Little wonder that public concern caused Congress to pass the Food and Drug act of 1906. The law had some flaws, but it established a legal foundation for the amendments that followed in ensuing years.

A number of popular medications today have their roots in the patent medicines of the past century, and before that, in common folk remedies. Listerine, for example, which contains oils of thyme, mint, and eucalyptus, was originally advertised as a treatment for sore gums and other ailments of the mouth. Today its popularity depends on the antiseptic qualities of ingredients that have been considered medicinal for generations. The herbs listed on the label are still used individually by many who prefer an herbal treatment for mouth sores.

Bromo-Seltzer has evolved from a nineteenth-century patent medicine, as have Tums and Rolaids, which are basically just chalk with oil of mint. The formulas haven’t changed much over the generations. Carter’s Little Liver Pills are found today on the pharmacy shelf as Carter’s Little Pills.

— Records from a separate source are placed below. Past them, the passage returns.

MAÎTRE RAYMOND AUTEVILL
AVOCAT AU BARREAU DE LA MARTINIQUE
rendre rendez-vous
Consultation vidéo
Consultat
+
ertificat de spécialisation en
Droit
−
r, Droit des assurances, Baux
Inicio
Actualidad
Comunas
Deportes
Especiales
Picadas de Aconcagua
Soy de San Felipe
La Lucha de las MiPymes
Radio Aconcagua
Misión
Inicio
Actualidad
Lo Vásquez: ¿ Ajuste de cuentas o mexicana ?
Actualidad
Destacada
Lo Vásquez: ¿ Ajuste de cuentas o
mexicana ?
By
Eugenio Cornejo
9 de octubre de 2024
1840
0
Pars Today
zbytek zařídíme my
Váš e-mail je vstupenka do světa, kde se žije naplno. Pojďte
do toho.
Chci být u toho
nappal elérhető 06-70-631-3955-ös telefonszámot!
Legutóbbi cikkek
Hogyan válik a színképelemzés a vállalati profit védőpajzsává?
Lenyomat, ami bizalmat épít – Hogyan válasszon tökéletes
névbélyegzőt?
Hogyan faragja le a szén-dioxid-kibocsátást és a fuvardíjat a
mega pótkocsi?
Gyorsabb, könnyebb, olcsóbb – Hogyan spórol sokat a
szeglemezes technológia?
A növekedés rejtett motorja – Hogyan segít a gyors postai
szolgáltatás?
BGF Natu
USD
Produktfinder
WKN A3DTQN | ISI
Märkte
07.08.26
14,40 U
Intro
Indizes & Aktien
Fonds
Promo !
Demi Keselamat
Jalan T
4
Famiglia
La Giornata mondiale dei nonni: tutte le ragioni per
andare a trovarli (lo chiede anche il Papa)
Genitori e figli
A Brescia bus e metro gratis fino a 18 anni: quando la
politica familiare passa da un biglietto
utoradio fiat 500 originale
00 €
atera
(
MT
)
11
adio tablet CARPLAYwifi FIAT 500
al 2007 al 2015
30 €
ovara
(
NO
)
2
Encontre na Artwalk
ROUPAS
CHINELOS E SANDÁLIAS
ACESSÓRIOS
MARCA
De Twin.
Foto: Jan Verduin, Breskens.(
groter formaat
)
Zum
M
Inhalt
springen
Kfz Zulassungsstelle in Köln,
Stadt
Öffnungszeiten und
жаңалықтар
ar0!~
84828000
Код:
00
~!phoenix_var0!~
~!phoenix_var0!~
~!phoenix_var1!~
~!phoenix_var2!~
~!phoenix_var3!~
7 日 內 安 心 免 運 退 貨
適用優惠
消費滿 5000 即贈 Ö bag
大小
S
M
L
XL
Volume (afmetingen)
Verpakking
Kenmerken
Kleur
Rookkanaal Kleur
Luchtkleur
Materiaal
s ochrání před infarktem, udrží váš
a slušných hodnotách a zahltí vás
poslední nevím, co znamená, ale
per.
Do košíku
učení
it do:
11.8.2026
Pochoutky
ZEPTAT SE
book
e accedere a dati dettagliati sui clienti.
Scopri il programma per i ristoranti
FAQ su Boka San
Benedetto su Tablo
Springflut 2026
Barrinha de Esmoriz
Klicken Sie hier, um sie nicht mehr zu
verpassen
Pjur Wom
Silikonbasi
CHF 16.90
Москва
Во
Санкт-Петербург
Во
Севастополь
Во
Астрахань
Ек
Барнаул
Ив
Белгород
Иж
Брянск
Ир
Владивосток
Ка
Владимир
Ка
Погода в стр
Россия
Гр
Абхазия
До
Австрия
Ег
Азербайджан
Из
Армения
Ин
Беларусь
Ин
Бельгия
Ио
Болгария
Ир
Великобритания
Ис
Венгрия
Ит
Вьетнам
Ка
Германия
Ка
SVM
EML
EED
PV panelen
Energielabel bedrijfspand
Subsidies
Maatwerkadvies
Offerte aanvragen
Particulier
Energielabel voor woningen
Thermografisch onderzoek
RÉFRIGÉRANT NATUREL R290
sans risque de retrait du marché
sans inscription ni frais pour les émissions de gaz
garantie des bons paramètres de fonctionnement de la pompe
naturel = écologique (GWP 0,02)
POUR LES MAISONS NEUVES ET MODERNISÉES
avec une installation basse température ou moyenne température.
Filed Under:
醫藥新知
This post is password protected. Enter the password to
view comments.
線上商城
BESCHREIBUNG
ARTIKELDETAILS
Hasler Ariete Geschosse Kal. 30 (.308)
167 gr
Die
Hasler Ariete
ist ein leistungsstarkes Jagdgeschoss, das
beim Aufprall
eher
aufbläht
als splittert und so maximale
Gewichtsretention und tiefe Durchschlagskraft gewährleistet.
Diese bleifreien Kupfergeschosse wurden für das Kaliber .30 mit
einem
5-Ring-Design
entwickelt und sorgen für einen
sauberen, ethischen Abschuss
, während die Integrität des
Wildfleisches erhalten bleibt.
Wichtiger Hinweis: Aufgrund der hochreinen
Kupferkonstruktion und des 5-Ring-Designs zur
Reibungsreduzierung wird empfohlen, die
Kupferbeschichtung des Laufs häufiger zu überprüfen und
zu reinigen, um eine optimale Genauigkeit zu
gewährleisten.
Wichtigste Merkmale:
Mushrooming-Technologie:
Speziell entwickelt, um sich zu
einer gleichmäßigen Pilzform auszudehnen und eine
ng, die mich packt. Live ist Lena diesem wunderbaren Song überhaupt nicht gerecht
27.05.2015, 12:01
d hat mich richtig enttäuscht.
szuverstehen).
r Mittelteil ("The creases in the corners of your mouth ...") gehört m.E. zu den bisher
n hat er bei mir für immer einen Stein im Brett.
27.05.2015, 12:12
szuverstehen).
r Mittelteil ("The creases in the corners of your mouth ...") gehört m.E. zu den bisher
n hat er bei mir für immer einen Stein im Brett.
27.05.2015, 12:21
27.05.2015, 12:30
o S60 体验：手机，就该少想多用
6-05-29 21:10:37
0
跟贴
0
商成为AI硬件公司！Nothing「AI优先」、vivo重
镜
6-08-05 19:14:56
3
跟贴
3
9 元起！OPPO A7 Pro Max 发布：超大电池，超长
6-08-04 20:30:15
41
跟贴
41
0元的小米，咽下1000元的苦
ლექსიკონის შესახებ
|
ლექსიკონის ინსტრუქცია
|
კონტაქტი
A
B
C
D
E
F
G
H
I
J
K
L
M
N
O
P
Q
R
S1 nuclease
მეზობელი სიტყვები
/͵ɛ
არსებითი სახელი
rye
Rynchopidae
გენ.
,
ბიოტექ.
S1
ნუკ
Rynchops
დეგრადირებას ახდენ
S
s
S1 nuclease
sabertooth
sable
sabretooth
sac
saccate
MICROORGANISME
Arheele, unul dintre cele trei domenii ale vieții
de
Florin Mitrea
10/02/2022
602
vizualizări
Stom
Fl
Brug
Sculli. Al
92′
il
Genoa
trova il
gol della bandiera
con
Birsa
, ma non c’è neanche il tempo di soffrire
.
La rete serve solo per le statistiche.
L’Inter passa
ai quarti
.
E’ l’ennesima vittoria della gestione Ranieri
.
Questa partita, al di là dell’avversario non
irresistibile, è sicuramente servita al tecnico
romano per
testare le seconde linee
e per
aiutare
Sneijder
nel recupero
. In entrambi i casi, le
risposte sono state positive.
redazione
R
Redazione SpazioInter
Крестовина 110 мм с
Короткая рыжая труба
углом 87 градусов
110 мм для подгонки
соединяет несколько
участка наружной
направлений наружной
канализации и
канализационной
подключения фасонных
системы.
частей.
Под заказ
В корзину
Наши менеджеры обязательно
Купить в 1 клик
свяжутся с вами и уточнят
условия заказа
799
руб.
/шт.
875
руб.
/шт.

Time, regulation, and society’s developing awareness have allowed some public assurance that medications will say what they do and do what they say. Americans have become better educated–partly by bearing the burdens of past mistakes–and are less likely to fall under the spell of hawkers, traveling shows, and extravagant claims in advertising.

Jim Long is a dedicated herbalist and author in Oak Grove, Arkansas. The herbal products he sells at his Long Creek Herb Farm are guaranteed to cure any ailment, any discomfort, any ache, pain, or soreness that the labels say they will.